The agency did at one time seem to honor its responsibility to the public. Now, not so much. It hasn’t always been like this. At one time the records were kept for years and easily searched. Why should purportedly public records be password protected and non-searchable? Moreover, available electronic data storage space is now essentially unlimited. And yet, APHIS-AC deletes records after only three years. Some animals in labs are used for decades; repeated violations that cause them harm are expunged. This is not much different than police destroying records of child abuse to protect the abusing parents.
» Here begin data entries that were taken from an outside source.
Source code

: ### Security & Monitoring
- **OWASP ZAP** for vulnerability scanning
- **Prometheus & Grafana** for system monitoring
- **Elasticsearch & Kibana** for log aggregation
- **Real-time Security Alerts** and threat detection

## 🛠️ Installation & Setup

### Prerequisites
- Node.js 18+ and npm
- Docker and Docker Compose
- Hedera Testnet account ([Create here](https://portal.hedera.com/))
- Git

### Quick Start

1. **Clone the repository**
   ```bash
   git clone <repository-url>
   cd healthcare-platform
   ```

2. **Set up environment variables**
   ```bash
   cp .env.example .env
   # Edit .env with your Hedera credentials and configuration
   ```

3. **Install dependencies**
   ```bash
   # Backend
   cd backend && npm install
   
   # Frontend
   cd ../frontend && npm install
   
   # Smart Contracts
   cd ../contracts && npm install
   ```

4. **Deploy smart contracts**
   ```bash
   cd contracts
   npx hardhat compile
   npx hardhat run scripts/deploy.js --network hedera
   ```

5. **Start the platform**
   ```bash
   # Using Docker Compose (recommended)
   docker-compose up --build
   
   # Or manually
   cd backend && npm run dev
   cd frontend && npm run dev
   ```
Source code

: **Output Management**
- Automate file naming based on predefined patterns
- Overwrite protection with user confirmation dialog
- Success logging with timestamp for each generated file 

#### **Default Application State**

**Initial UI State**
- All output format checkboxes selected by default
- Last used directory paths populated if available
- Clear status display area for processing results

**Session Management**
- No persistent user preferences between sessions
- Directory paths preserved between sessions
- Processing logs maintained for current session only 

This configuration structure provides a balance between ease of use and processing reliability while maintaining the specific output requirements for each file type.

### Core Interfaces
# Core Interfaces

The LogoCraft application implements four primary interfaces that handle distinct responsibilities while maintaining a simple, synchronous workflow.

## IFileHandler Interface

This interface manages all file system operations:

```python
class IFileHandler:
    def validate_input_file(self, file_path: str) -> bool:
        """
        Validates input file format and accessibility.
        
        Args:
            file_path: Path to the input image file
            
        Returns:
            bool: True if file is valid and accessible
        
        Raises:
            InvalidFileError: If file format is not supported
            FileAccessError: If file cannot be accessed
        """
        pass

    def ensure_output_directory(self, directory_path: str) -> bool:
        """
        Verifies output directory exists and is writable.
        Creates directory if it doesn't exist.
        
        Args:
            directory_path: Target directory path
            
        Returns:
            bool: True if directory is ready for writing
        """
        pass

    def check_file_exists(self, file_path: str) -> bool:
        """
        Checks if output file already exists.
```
Records demonstrating a pattern of federal law violations are routinely destroyed.

Over the years, the USDA’s Office of the Inspector General has evaluated APHIS-AC’s enforcement of the AWA. The OIG has reported that the agency does a very poor job of monitoring and enforcing the AWA. See:

1/1995 - APHIS Animal Care Program Inspection and Enforcement of the Animal Welfare Act.
(Report No. 33600-1-Ch.)

10/20/2005 - APHIS Animal Care Program Inspection and Enforcement Activities.
(Report No: 33002-03-SF.)

05/25/2010 - Animal and Plant Health Inspection Service, Animal Care Program, Inspections of Problematic Dealers.
(Report No: 33002-4-SF.)

12/18/2014 - Animal and Plant Health Inspection Service Oversight of Research Facilities.
(Report No. 33601-0001-41.)

06/02/2017 - APHIS: Animal Welfare Act - Marine Mammals (Cetaceans).
(Report No. 33601-0001-31.)

The NIH Office of Laboratory Welfare (OLAW) is responsible for overseeing and enforcing compliance with the Public Health Service Policy on Humane Care and Use of Laboratory Animals. Enforcement is pro forma. OLAW almost never inspects a lab or verifies claims made by NIH-funded institutions. When the local oversight committee, the Institutional Animal Care and Use Committee (IACUC) discovers a violation of the policy, it is reported in a letter or phone call to OLAW along with a statement briefly explaining what the institution is doing to avoid a repeat violation. OLAW seems to always say, “Sounds good.” And that’s the end of it.
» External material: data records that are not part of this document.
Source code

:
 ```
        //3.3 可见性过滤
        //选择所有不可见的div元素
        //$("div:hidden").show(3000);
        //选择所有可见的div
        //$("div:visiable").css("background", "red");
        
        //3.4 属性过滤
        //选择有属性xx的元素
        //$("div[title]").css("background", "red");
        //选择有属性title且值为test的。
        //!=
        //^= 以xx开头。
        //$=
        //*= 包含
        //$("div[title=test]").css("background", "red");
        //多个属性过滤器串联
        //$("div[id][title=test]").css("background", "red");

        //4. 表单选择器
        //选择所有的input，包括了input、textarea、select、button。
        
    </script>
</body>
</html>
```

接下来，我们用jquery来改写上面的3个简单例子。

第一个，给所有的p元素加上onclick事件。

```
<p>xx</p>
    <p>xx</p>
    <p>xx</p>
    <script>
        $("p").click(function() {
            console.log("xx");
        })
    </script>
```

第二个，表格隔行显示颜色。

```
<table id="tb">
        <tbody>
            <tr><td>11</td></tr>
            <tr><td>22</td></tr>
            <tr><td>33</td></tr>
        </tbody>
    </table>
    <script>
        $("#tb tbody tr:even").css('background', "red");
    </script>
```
Not too long ago, it was discovered that OLAW was not sharing this information with APHIS-AC. A well-known watchdog organization began using the Freedom of Information Act to obtain copies of OLAW’s correspondence with the labs and then filing complaints about the violations with APHIS-AC which is legally required to investigate allegations of violations of the AWA. And, when they did, they found records of the violations which in turn required them to cite the institutions. This did not sit well with the vivisectors or APHIS-AC. The agency was unhappy at being forced to do its job.
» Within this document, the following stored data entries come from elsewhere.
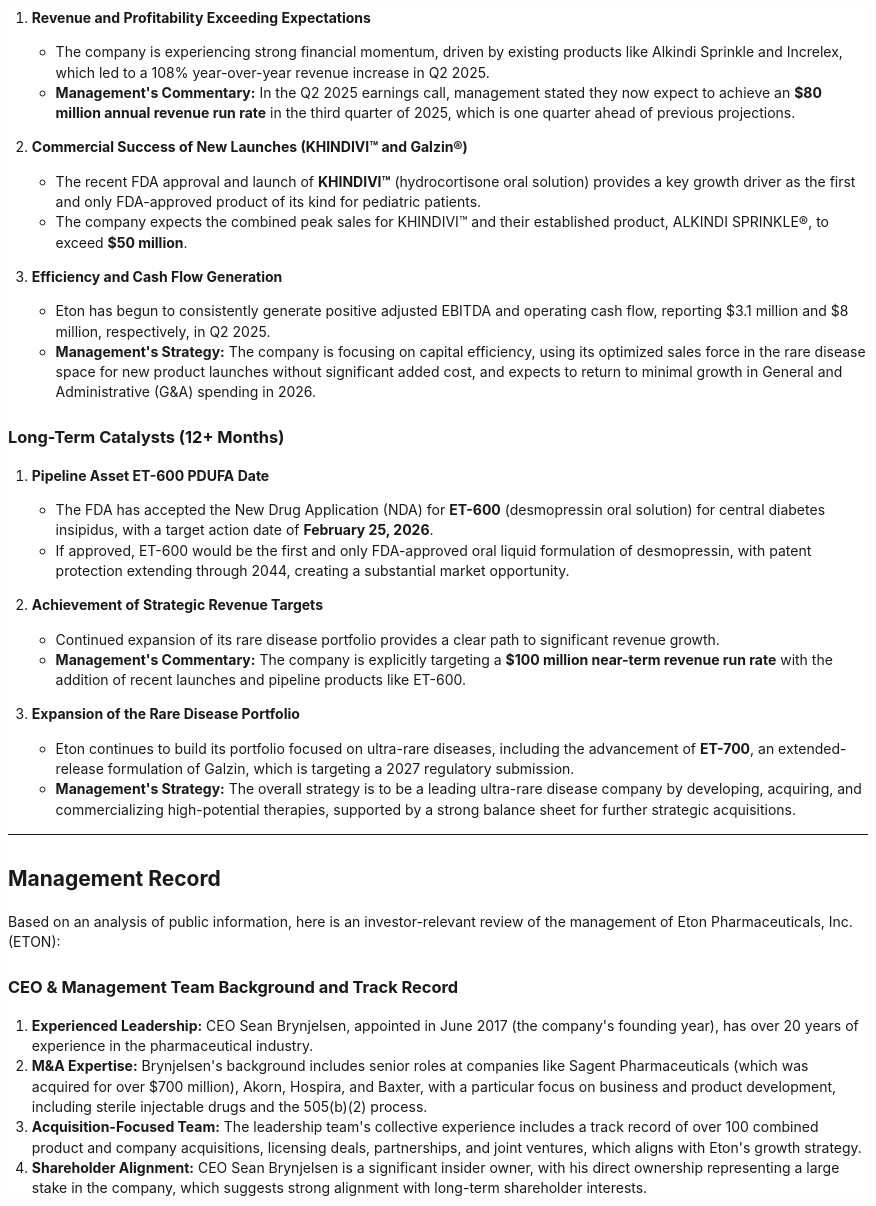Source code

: 1.  **Revenue and Profitability Exceeding Expectations**
    *   The company is experiencing strong financial momentum, driven by existing products like Alkindi Sprinkle and Increlex, which led to a 108% year-over-year revenue increase in Q2 2025.
    *   **Management's Commentary:** In the Q2 2025 earnings call, management stated they now expect to achieve an **$80 million annual revenue run rate** in the third quarter of 2025, which is one quarter ahead of previous projections.

2.  **Commercial Success of New Launches (KHINDIVI™ and Galzin®)**
    *   The recent FDA approval and launch of **KHINDIVI™** (hydrocortisone oral solution) provides a key growth driver as the first and only FDA-approved product of its kind for pediatric patients.
    *   The company expects the combined peak sales for KHINDIVI™ and their established product, ALKINDI SPRINKLE®, to exceed **$50 million**.

3.  **Efficiency and Cash Flow Generation**
    *   Eton has begun to consistently generate positive adjusted EBITDA and operating cash flow, reporting $3.1 million and $8 million, respectively, in Q2 2025.
    *   **Management's Strategy:** The company is focusing on capital efficiency, using its optimized sales force in the rare disease space for new product launches without significant added cost, and expects to return to minimal growth in General and Administrative (G&A) spending in 2026.

### Long-Term Catalysts (12+ Months)

1.  **Pipeline Asset ET-600 PDUFA Date**
    *   The FDA has accepted the New Drug Application (NDA) for **ET-600** (desmopressin oral solution) for central diabetes insipidus, with a target action date of **February 25, 2026**.
    *   If approved, ET-600 would be the first and only FDA-approved oral liquid formulation of desmopressin, with patent protection extending through 2044, creating a substantial market opportunity.

2.  **Achievement of Strategic Revenue Targets**
    *   Continued expansion of its rare disease portfolio provides a clear path to significant revenue growth.
    *   **Management's Commentary:** The company is explicitly targeting a **$100 million near-term revenue run rate** with the addition of recent launches and pipeline products like ET-600.

3.  **Expansion of the Rare Disease Portfolio**
    *   Eton continues to build its portfolio focused on ultra-rare diseases, including the advancement of **ET-700**, an extended-release formulation of Galzin, which is targeting a 2027 regulatory submission.
    *   **Management's Strategy:** The overall strategy is to be a leading ultra-rare disease company by developing, acquiring, and commercializing high-potential therapies, supported by a strong balance sheet for further strategic acquisitions.

---

## Management Record

Based on an analysis of public information, here is an investor-relevant review of the management of Eton Pharmaceuticals, Inc. (ETON):

### CEO & Management Team Background and Track Record

1.  **Experienced Leadership:** CEO Sean Brynjelsen, appointed in June 2017 (the company's founding year), has over 20 years of experience in the pharmaceutical industry.
2.  **M&A Expertise:** Brynjelsen's background includes senior roles at companies like Sagent Pharmaceuticals (which was acquired for over $700 million), Akorn, Hospira, and Baxter, with a particular focus on business and product development, including sterile injectable drugs and the 505(b)(2) process.
3.  **Acquisition-Focused Team:** The leadership team's collective experience includes a track record of over 100 combined product and company acquisitions, licensing deals, partnerships, and joint ventures, which aligns with Eton's growth strategy.
4.  **Shareholder Alignment:** CEO Sean Brynjelsen is a significant insider owner, with his direct ownership representing a large stake in the company, which suggests strong alignment with long-term shareholder interests.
A couple interagency agreements resulted, but still, the labs’ animal welfare violations were at risk of public exposure. Now, APHIS seems to have come up with a plan to better shield the labs; they call it: “Incentives for Identifying, Reporting, Correcting, and Preventing Noncompliance with the Animal Welfare Act.”

Those incentives? Not being cited in writing. It appears that the agency has come up with a plan to collude with the industry to make it even harder for the public to find out what is happening to the animals. A friend likened the new system to the Catholic confessional -- what’s said remains confidential and absolution is all but certain.

It seems to work like this: A lab official learns that a violation has occurred. A call is made to APHIS, just as a call will be made to OLAW. APHIS makes a record of the call without mentioning the name of the facility. The violation will not show up on an inspection report. When an annual inspection occurs, a violation will not be mentioned in the inspection report if there was no mention of a violation in the last inspection report and the lab had previously self-reported it.

Additionally, apparently, unless the inspector witnesses the violation during the actual inspection, the violation will not be recorded in the inspection report.

One thing is clear: the animal welfare records of the labs are going to show improvement, it will be much more difficult to recognize a pattern of violations, and the apparent reduction of recorded violations will make APHIS look like it is doing a better job. Yes sir, its win-win for everyone except the few people who take the time to try and find out what’s really going on in the labs and the animals.